Now, the departure lounge fulfills what was perceived to be a vital missing step in the care transition process and gives patients ample time and one-on-one opportunity to ask any questions they have regarding care and follow-up. And as an added bonus to the hospital, it also frees up beds faster.
Technology Gives Patients a Voice
An even bigger issue at Cedars-Sinai was that patients were most upset at what they felt was their lack of voice in the discharge process. Dubovsky and his team found a way to use technology to address that.
Every morning the nursing units would conduct "progression of care rounds" (POCR), during which time the doctors, nurses, case managers, social workers, nutritionists, and anyone else dealing with the patients would discuss each patient's readiness for discharge…except for the patients themselves.
"At no point was the patient’s voice part of that process," Dubovsky said, so patients would get cleared for discharge but not have a way to get home or have a caretaker ready for them. The solution was to put a simple tablet in each room, and on this tablet every morning patients take a simple survey asking them on a scale of zero to five how ready they feel to go home. This information is then included on the POCR worksheets. For anything under a four or five, a nurse or case manager will follow-up accordingly to address that patient's needs or concerns until they do feel ready.
Dubovsky recounted a story of one frequent patient who had reported a zero because she was in so much pain but didn't know who to tell or how to tell them.

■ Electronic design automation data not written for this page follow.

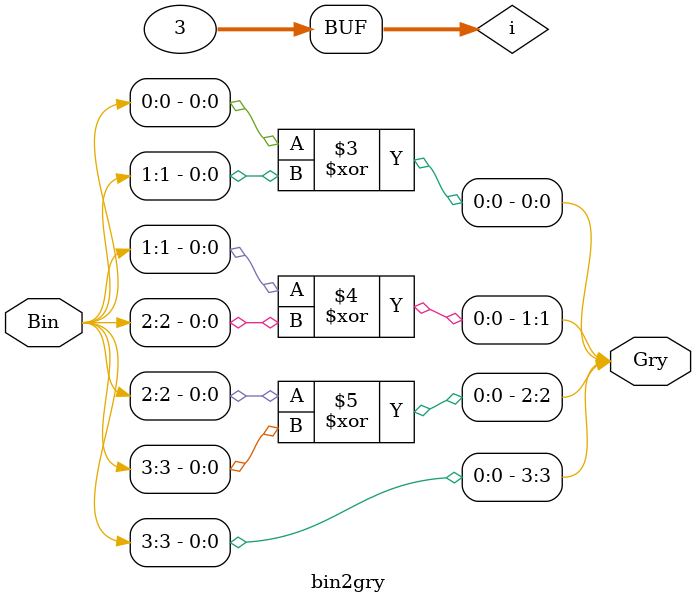
<source format=v>
module bin2gry(Gry,Bin);
  parameter length = 4;    
  output [length-1:0] Gry;
  input [length-1:0] Bin;
  reg [length-1:0] Gry;
  integer i;
  always @ (Bin)
  begin
    for(i=0;i<length-1;i=i+1)
        Gry[i]=Bin[i]^Bin[i+1];
    Gry[i]=Bin[i];
  end
/*?????????????*/
// assign Gray = (Bin >> 1) ^ Bin;
endmodule

</source>
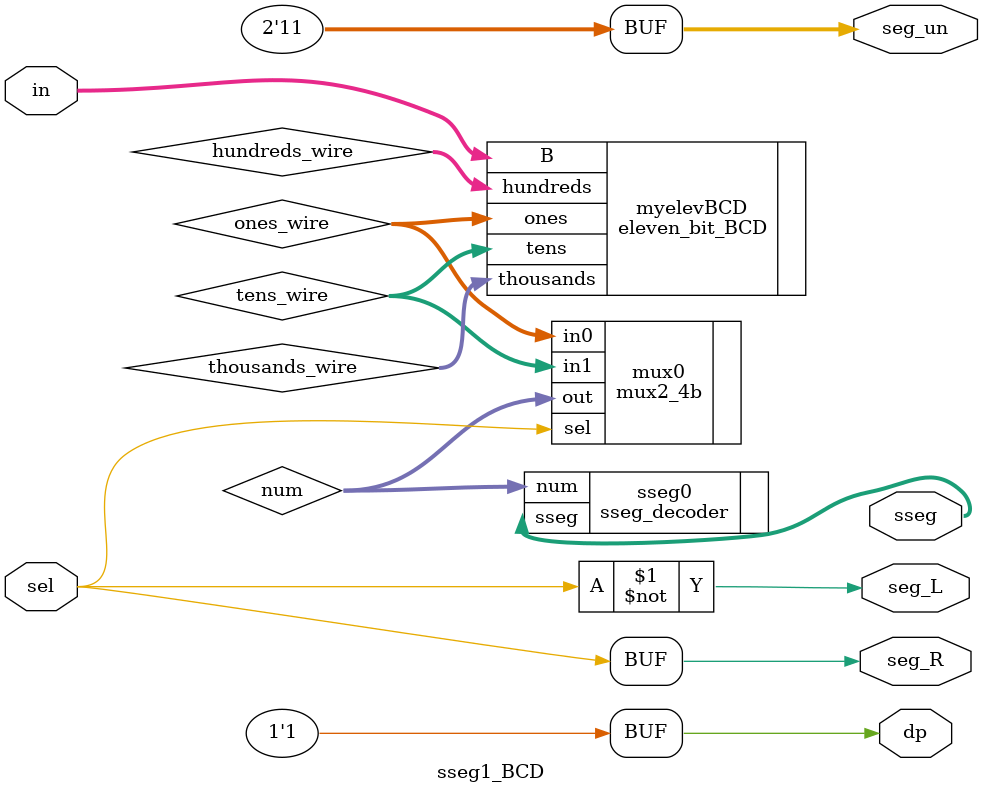
<source format=sv>
`timescale 1ns / 1ps


module sseg1_BCD(
    input[10:0] in,
    input sel,
    output [1:0] seg_un,
    output dp,
    output[6:0] sseg,
    output seg_L,
    output seg_R
    );
    wire[3:0] num;
    wire[3:0] ones_wire;
    wire[3:0] tens_wire;
    wire[3:0] hundreds_wire;
    wire[3:0] thousands_wire;
    
    eleven_bit_BCD myelevBCD(
        .B(in[10:0]),
        .ones(ones_wire),
        .tens(tens_wire),
        .hundreds(hundreds_wire),
        .thousands(thousands_wire)
        );
    
mux2_4b mux0(
    .in0(ones_wire),
    .in1(tens_wire),
    .sel(sel),
    .out(num)
    );
    
sseg_decoder sseg0(
    .num(num),
    .sseg(sseg)
    );
    
assign seg_L=~sel;
assign seg_R=sel;
assign seg_un[1:0] = 2'b11;
assign dp = 1;

endmodule

</source>
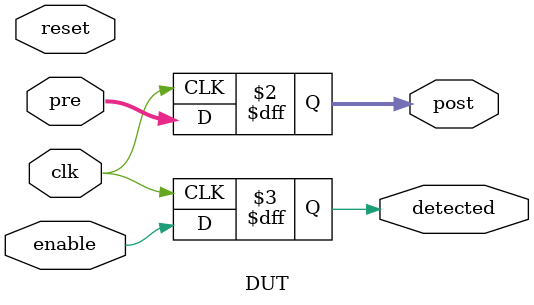
<source format=sv>
`timescale 1 ns / 1 ns

module DUT
          (clk,
           reset,
           enable,
           pre,
           post,
           detected);


  input   clk;
  input   reset;
  input   enable;
  input   signed [7:0] pre;  // int8
  output  logic signed [7:0] post;  // int8
  output  logic detected;

    always @(posedge clk) begin
        detected <= enable;	// Just a dummy assignement. Replace with your code.
        post <= pre;		// Just a dummy assignement. Replace with your code.
    end
endmodule


</source>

By the time she was released, she was at a five, and on that final survey she commented, "Thank you so much for taking my voice into account; this is the first time I’ve been at Cedars-Sinai where I felt like I had a say in when I went home."
"You don’t want patients to dictate when they’re ready to go home," Dubovsky cautioned, "but it’s the perception of the patients having a voice in that process that made all the difference for us."
Turn Feedback into Data You Can Use
Dubovsky said they know these new processes are working because they have such a robust patient feedback loop, collecting 300,000 post-encounter patient surveys each year, and they work with vendors like the patient feedback analysis startup Feedtrail to analyze that data and turn them into actionable insights.
Feedtrail Software
"Working with companies like Feedtrail is critically important because what we’re doing is journey-mapping all these different kinds of patients to figure out what is the right moment when they want us to know how they're feeling," said Dubovsky. "A stage four cancer patient and a new mom get the same survey on the same day for their hospital experience and will tell us entirely different things, so I really want to work with companies that are interested in trying to figure out how to gather this information differently."
Another way they know it's working: over the last 18 months, their national ranking in those care transition scores are now in the top 10 percent in the country in some areas.
Dubovsky concluded his talk by urging all of the people working in facilities and hospital design to try to partner up with a patient experience team as much as possible to ensure that all of the planning, designing, and building that is being done for patients also includes the voice of patients.